#### Document text:
- - - - -

Oh, I used that letters in upper case, just for a simple sample...
On Thursday, 10 July 2014 at 16:32:53 UTC, Marc Schütz wrote:
On Thursday, 10 July 2014 at 16:20:29 UTC, Alexandre wrote:
Sorry..
I mean:
auto X = "100000000000000";
auto N = X.insertInPlace(3,',');
On Thursday, 10 July 2014 at 16:05:51 UTC, Alexandre wrote:
I have a string X and I need to insert a char in that
string...
auto X = "100000000000000";
And I need to inser a ',' in position 3 of this string..., I
try to use the array.insertInPlace, but, not work...
I try this:
auto X = "100000000000000";
auto N = X.insertInPlace(1,'0');
`std.array.insertInPlace` doesn't return anything. "In place"
here means "in situ", i.e. it will not create a new string, but
insert the new elements into the existing one. This operation
may still reallocate, in which case the array slice you're
passing in will be updated to point to the new memory.
Either use this instead:
auto x = "100000000000000";
auto n = x.dup;
n.insertInPlace(3, ',');
// or: insertInPlace(n, 3, ',');
... or use slicing and concatenating to construct a new string:
auto g = x[0 .. 3] ~ ',' ~ x[3 .. $];
(Side note about style: It's common practice to use lower-case
names for variables, upper-case first letters are used to
denote types. But of course, that's a matter of taste.)

- - - - -

#### What is required:
Reproduce the forum reply about insertInPlace from "On Thursday, 10 July 2014 at 16:32:53" up to and including "but, not work...", renaming "Alexandre" to "the original poster" everywhere it occurs. Nothing in the records is needed here.

#### Input data:
- - - - -

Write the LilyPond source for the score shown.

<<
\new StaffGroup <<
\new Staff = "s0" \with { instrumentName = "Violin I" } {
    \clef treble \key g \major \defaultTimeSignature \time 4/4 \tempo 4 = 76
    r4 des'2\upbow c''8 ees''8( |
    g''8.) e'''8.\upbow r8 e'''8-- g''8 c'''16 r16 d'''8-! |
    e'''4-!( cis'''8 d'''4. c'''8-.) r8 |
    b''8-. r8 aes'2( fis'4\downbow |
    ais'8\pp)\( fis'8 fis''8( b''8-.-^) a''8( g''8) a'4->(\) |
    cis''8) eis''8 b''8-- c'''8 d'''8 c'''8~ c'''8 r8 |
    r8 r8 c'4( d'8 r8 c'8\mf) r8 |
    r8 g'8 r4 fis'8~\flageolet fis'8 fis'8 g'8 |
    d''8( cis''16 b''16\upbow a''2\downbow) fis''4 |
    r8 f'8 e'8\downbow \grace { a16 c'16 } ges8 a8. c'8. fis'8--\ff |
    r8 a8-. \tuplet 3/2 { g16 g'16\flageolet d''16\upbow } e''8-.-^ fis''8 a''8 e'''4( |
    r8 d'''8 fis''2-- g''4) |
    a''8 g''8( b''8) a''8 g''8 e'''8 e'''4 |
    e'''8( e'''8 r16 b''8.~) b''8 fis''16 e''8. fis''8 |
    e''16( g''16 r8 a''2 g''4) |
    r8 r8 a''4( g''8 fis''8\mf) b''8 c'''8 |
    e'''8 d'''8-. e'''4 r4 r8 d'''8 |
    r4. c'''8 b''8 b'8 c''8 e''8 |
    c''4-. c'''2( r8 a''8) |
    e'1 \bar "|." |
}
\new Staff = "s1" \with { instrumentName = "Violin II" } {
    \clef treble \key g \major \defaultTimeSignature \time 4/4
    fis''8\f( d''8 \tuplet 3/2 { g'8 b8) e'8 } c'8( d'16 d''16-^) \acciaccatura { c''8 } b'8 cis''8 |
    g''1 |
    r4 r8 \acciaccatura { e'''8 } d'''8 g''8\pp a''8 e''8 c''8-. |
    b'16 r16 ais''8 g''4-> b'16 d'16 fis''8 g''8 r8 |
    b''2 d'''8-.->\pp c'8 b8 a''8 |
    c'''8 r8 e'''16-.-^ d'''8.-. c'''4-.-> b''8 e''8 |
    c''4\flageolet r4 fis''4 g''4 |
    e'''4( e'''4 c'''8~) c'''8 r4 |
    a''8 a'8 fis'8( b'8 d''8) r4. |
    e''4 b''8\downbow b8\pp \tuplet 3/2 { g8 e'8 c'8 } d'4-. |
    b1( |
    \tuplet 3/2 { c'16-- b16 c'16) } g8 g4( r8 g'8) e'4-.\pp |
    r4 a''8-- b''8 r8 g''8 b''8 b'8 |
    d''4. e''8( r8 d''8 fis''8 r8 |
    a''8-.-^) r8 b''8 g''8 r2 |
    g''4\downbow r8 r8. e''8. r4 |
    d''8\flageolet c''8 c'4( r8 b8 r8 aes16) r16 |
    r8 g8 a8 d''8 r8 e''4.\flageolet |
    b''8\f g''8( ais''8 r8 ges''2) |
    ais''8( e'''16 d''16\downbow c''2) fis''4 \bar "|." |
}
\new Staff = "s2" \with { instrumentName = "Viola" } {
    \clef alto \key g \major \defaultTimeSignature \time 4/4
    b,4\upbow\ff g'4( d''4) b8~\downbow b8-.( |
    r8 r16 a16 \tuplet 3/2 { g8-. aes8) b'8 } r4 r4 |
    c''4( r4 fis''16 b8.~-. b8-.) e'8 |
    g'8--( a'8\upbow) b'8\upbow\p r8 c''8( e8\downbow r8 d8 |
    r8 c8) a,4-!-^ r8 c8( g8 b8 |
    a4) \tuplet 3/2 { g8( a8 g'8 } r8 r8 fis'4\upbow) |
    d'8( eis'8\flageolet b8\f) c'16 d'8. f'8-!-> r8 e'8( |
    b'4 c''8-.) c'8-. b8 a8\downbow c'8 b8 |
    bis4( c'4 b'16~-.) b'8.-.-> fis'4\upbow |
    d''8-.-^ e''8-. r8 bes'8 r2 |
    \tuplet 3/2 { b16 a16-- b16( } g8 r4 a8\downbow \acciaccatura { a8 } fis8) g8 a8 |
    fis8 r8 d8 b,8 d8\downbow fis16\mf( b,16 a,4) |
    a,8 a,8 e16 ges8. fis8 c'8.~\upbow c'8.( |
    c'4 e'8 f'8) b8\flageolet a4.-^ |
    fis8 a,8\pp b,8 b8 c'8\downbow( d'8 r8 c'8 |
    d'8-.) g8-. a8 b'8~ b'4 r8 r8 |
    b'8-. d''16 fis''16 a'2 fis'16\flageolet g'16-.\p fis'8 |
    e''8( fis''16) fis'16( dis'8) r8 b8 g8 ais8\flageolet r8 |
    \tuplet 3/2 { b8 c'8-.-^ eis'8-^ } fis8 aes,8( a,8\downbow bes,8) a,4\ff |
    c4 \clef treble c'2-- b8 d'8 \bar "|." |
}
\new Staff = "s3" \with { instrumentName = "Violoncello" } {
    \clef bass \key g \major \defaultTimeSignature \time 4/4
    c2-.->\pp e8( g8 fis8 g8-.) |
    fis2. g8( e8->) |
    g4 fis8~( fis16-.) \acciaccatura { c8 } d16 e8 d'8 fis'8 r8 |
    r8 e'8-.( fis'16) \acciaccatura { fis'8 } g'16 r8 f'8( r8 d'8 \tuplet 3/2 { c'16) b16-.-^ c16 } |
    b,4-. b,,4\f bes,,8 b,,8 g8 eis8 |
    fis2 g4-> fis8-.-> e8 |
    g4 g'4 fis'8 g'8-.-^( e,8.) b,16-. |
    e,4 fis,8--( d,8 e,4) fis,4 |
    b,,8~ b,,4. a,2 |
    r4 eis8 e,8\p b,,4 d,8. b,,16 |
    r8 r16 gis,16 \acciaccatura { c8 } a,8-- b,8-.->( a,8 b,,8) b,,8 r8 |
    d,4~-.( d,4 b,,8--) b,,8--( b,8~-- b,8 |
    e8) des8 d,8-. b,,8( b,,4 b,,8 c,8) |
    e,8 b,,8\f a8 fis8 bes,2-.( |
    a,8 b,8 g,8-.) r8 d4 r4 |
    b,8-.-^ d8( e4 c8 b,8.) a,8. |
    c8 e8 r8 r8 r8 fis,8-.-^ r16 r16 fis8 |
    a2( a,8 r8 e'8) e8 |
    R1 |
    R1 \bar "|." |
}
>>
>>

- - - - -

#### Answer to this exercise:
On Thursday, 10 July 2014 at 16:32:53 UTC, Marc Schütz wrote:
On Thursday, 10 July 2014 at 16:20:29 UTC, the original poster wrote:
Sorry..
I mean:
auto X = "100000000000000";
auto N = X.insertInPlace(3,',');
On Thursday, 10 July 2014 at 16:05:51 UTC, the original poster wrote:
I have a string X and I need to insert a char in that
string...
auto X = "100000000000000";
And I need to inser a ',' in position 3 of this string..., I
try to use the array.insertInPlace, but, not work...